THE INVISIBLE WOMAN (M)
Capitol Manuka, Palace Electric
Two films about wronged women hit the screens this week. The Other Woman takes a light look at the all-round bastardry of men, while The Invisible Woman focuses on one bastard in particular.
This particular bastard is Charles Dickens (Ralph Fiennes), a superb characterisation by the actor, who makes Wes Anderson's The Grand Budapest Hotel so charming an experience.
The Invisible Woman, starring Ralph Fiennes as Charles Dickens. Photo: Supplied
Wonderful, timeless writer though he may be, Dickens was not the best husband or parent, and the invisible woman of the title is Nelly Ternan (Felicity Jones), the woman who was his long-time mistress.
As the film opens, Ternan is a married woman, whose husband, George Wharton Robinson (Tom Burke), delights in telling folk his wife used to know the great Charles Dickens as a girl, much to her mortification.
As she reflects back on the relationship her husband does not understand the breadth of, we see the young woman meet the great author, very much her senior, and their friendship blossom into something deeper under the worrying watchful eye of her mother (Kristin Scott Thomas). Also watching is Dickens' long-suffering wife, Catherine (Joanna Scanlan).
Perhaps I'm being a little too harsh with my rating and judging the people and not the film, but I found Fiennes' Dickens so sly and Jones' Nelly so cold that I had trouble engaging with the film. The actors' work is flawless, so perhaps Abi Morgan's screenplay, from Claire Tomalin's book, Charles Dickens: A Life, is too enigmatic.
As a director, Fiennes is good, supported by a very able crew. He does not shy away from unpleasantness in his characters or the historical reality of life at the time, but, at the same time, he pours fathoms and fathoms of detail into his costuming (by Michael O'Connor) or his darkly shot interior scenes (lensed by Rob Hardy).

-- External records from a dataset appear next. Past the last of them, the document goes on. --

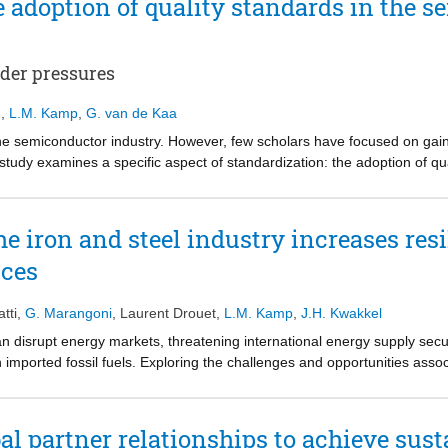
e adoption of quality standards in the 
der pressures
g
,
L.M. Kamp
,
G. van de Kaa
 the semiconductor industry. However, few scholars have focused on gai
is study examines a specific aspect of standardization: the adoption of 
Multiple quality standards are available and the uncertainty surroundin
This paper attempts to accomplish that by focusing on a Dutch multinat
mprove sustainability. This is a typical example of a company affected b
e iron and steel industry increases res
sed on a literature review and interviews with experts from the company
ices
two quality standards and assign weights to these factors by applying 
pressure from big players, management support, and formalization are
 in The Netherlands’ semiconductor industry. Applying these factors an
tti
,
G. Marangoni
,
Laurent Drouet
,
L.M. Kamp
,
J.H. Kwakkel
rds should be adopted, which is the practical implication of our study.
can disrupt energy markets, threatening international energy supply secu
n imported fossil fuels. Exploring the challenges and opportunities associ
al for hard-to-abate industry decarbonization under the risk of future en
rogen as a viable and sustainable alternative to natural gas application
 green hydrogen into the existing infrastructure can complement stringen
 partner relationships to achieve susta
 five decades. We find that green hydrogen acts as a transitional tech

The film's production is so richly detailed that you almost feel as if Merchant Ivory is back in the game, but Maria Djurkovic deserves the credit. Her previous work includes The Hours and The Singing Detective, and she makes a modest budget look like an oligarch's spending spree.
There are quality support performances by Scott Thomas and Tom Hollander and a heartbreaking and restrained performance by Scanlan as the wronged wife. Perhaps she was the real invisible woman.